Talking about the gameplay of a RPG in a review like this is almost completely redundant… usually if the reviewer is trying to be funny they’ll bitch and moan about clichés that were old in 1996. (The best variation on this theme I’ve seen was on this review for Tales Of Eternia). Trails in the Sky takes these traditional gameplay standards and breathes new life into them. Battles are not randomly activated, but begin only if you make physical contact with a monster while walking, like in Earthbound. The battles themselves are small scale bouts ala Final Fantasy Tactics, with foes taking turns to move across chess-like tiles to whack their opponents. You can also enhance your stats and battle techniques with quartz, reminiscent of the djinni in Golden Sun. A battle mechanic new to this installment is that allies can combine their attacks, just like they could in Chrono Trigger. You can also choose side quests from the Ranger’s Union, similar to what happened in Final Fantasy Four. The only genuinely original facet of Trails in the Sky’s gameplay is that you can instantly restart battles after you’ve lost them, saving you the agony and re-enacting all the things you did since you last saved. It’s hard to think of an innovation longer in the coming. While most of the Trail In The Sky: SC’s gameplay should be familiar to any RPG fan, how it’s implemented is as close to perfection as I’ve seen.
I don’t usually focus on graphics, usually because they lose whatever novelty they factor within an hour of playing, but I like what Falcolm’s done here. Trails in the Sky: SC uses really detailed sprites.

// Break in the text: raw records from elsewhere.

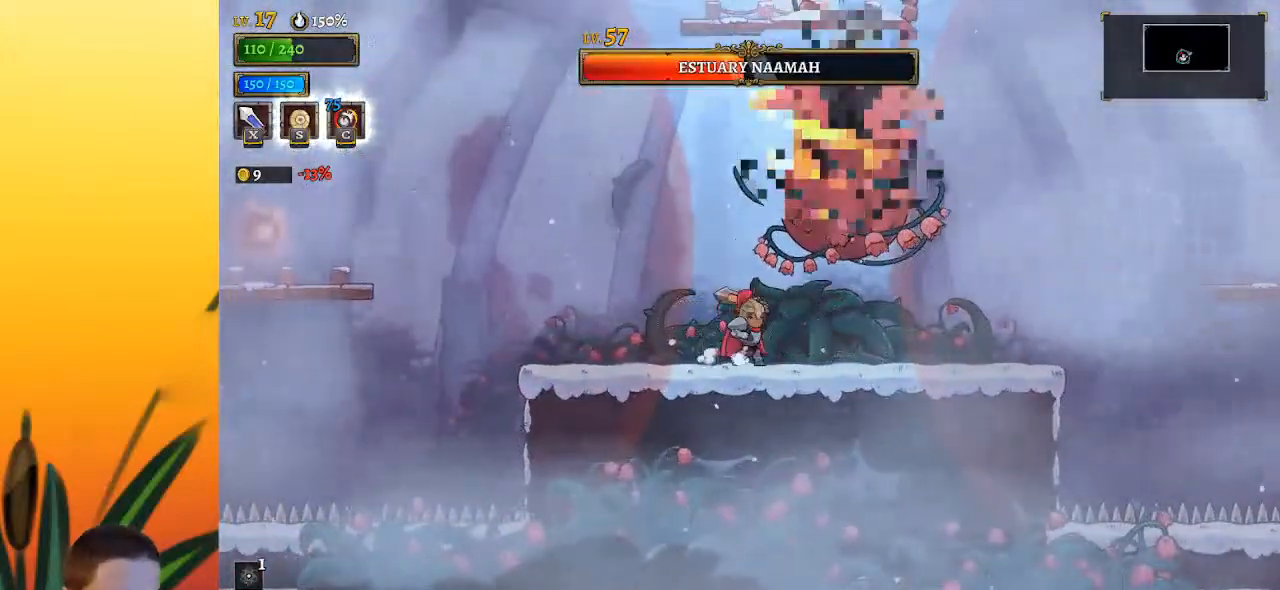
{"keys": [], "events": [[50, "left", "up"], [133, "right", "down"], [283, "right", "up"], [317, "x", "down"], [417, "x", "up"]]}
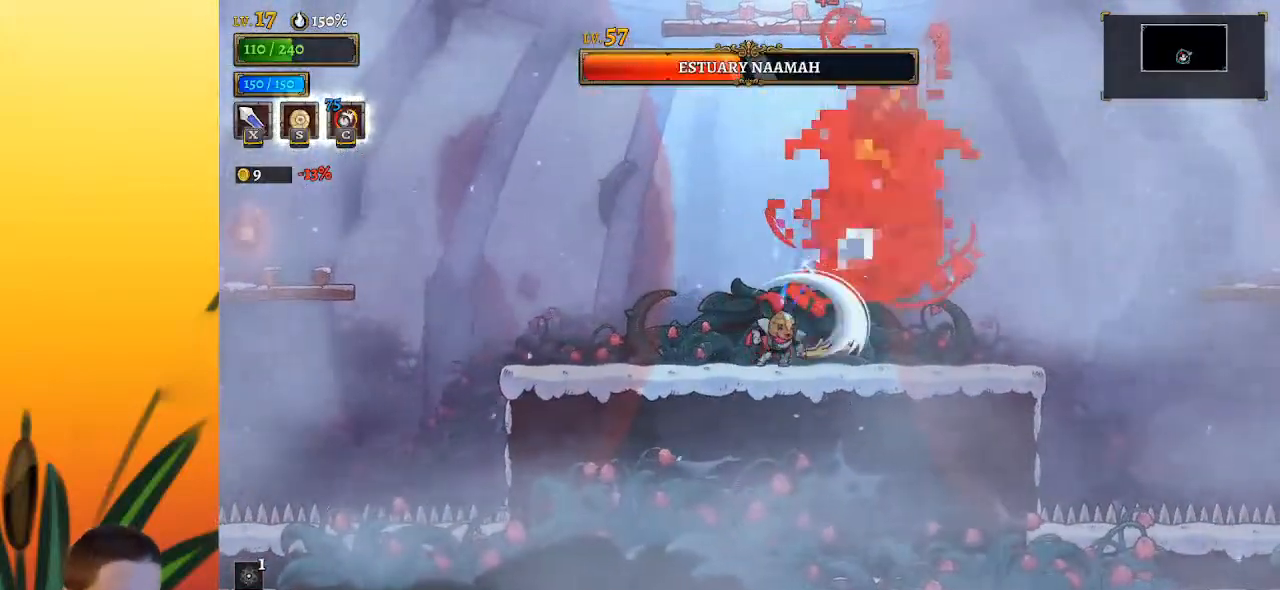
{"keys": ["c", "right"], "events": [[17, "c", "down"], [100, "c", "up"], [200, "left", "down"], [383, "left", "up"], [383, "right", "down"], [483, "c", "down"]]}
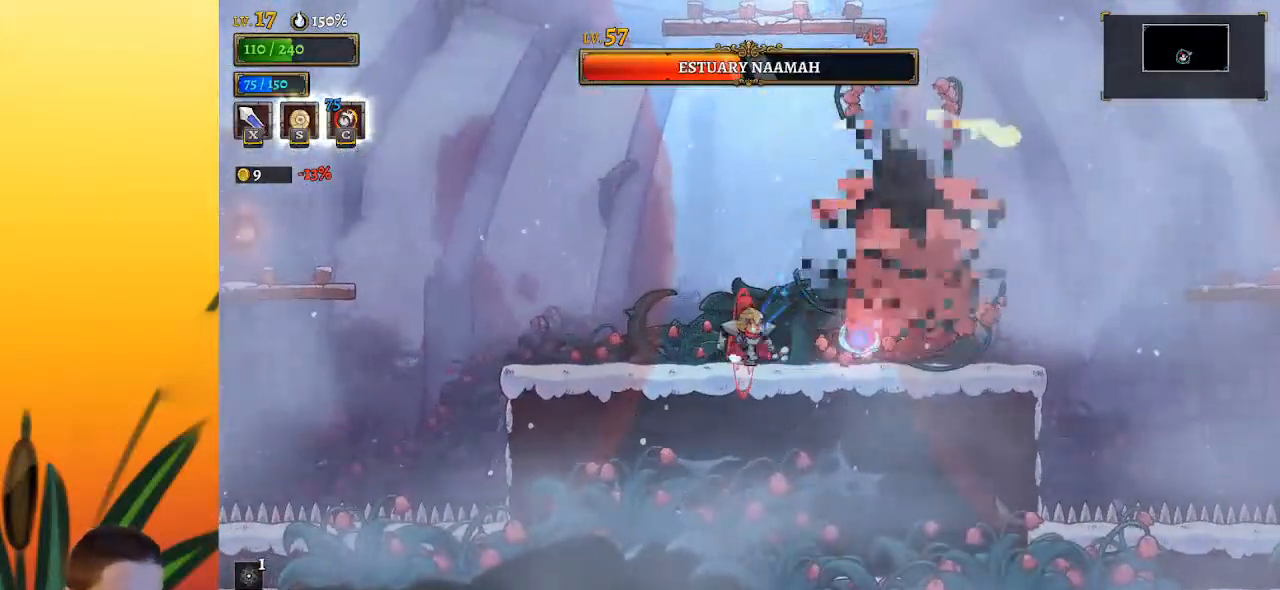
{"keys": ["left", "x"], "events": [[33, "c", "up"], [33, "right", "up"], [450, "x", "down"], [500, "left", "down"]]}
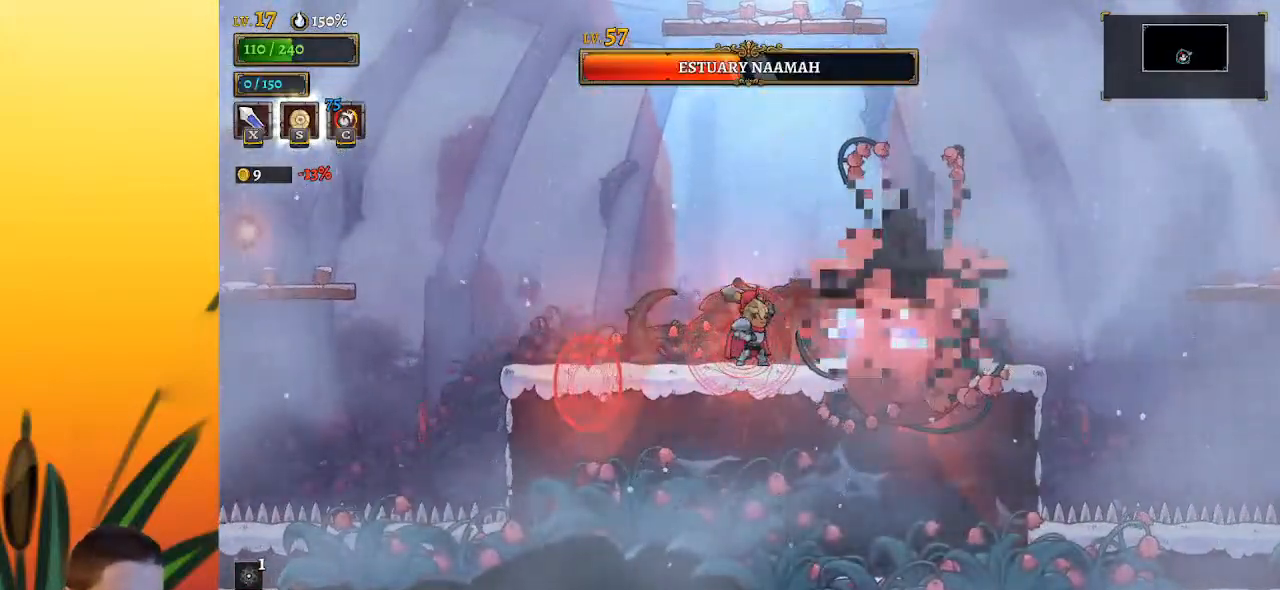
{"keys": [], "events": [[33, "x", "up"], [317, "left", "up"], [367, "right", "down"], [467, "right", "up"], [467, "x", "down"], [500, "x", "up"]]}
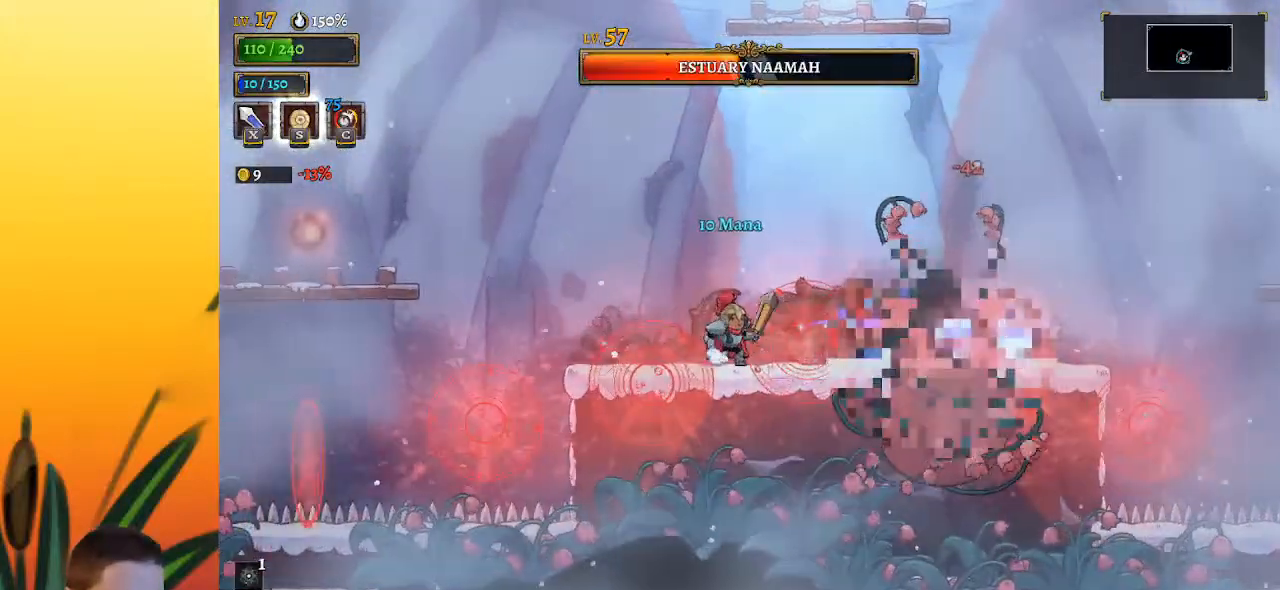
{"keys": ["x"], "events": [[467, "x", "down"]]}
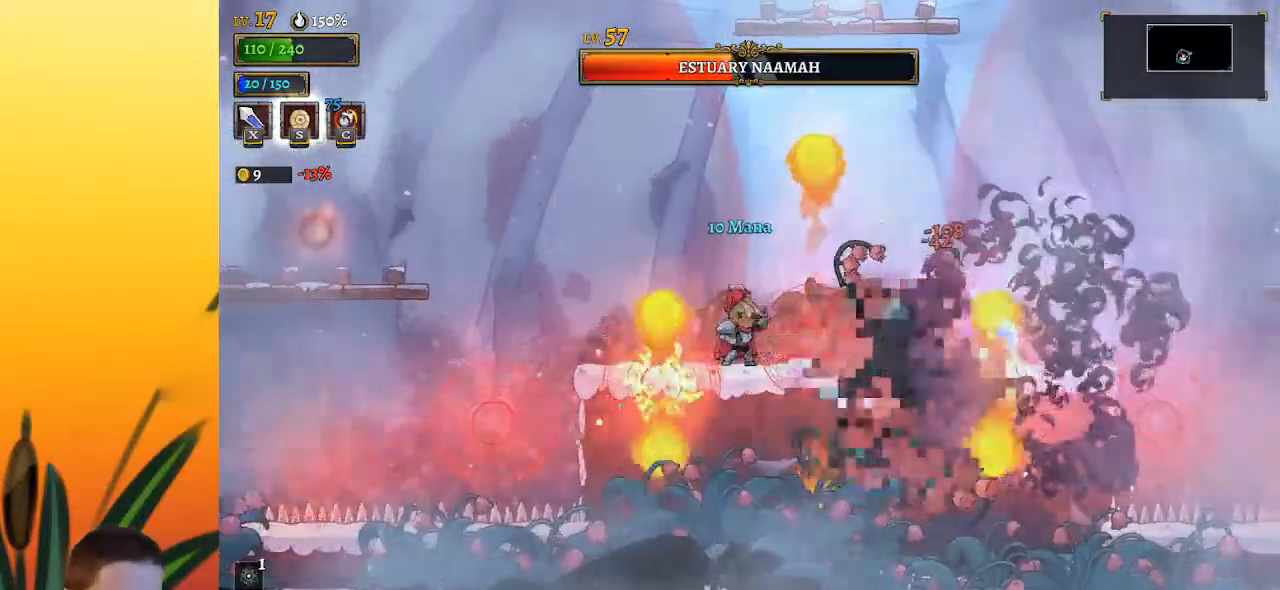
{"keys": ["right", "z"], "events": [[17, "x", "up"], [300, "z", "down"], [450, "right", "down"]]}
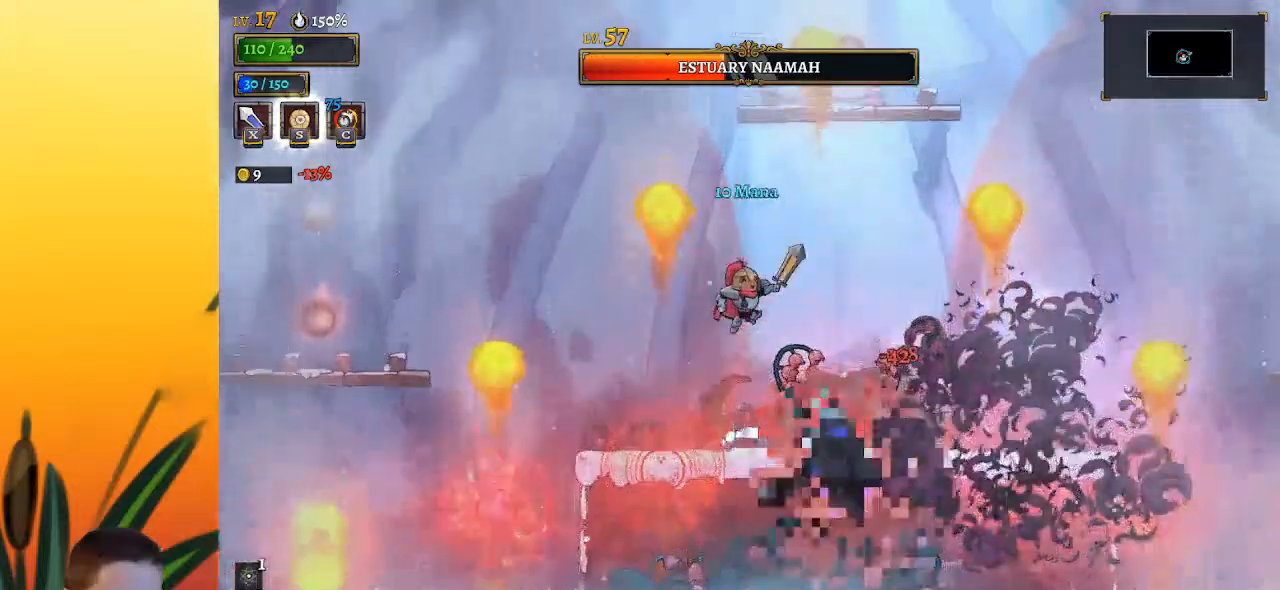
{"keys": ["right"], "events": [[83, "z", "up"], [333, "left", "down"], [367, "right", "up"], [367, "x", "down"], [417, "left", "up"], [417, "right", "down"], [417, "x", "up"]]}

If there was a parallel universe where they never invented 3D polygon graphics and instead tried to make sprites as swish as possible, they’d look like the sprites in Trails in the Sky: SC. They also reminded me of the graphics on Golden Sun, but look, I think it’ll be easier for all of us if I embedded a video under this paragraph:
Trails In The Sky: SC is a long game. From memory, it took me about eighty hours to beat it. The prequel was seventy hours long. If it’s possible for a video game to be too long, these games would be the example. That said, I definitely got value for money for that forty dollars I spent on Trails in the Sky: SC.
If you’re an RPG tragic with a PSP or a Steam account, then you’ve probably already brought this game. I think that the Trails In The Sky games, with their heavy emphasis on compelling stories and easy modes, would hold an especial appeal for book lovers trying to find a way to get into video games. (But they should probably try visual novels like Phoenix Wright first…) I don’t give stars, but if I did, this game would get five.